- What the task requires
Write out each entry, exactly the way it appears.

- Record excerpts
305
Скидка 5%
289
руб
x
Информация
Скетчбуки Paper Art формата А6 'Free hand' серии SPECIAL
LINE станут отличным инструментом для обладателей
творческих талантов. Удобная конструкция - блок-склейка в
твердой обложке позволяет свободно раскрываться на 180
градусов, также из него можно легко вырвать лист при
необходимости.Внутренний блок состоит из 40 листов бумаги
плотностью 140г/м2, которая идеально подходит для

- Output of the task
305
Скидка 5%
289
руб
x
Информация
Скетчбуки Paper Art формата А6 'Free hand' серии SPECIAL
LINE станут отличным инструментом для обладателей
творческих талантов. Удобная конструкция - блок-склейка в
твердой обложке позволяет свободно раскрываться на 180
градусов, также из него можно легко вырвать лист при
необходимости.Внутренний блок состоит из 40 листов бумаги
плотностью 140г/м2, которая идеально подходит для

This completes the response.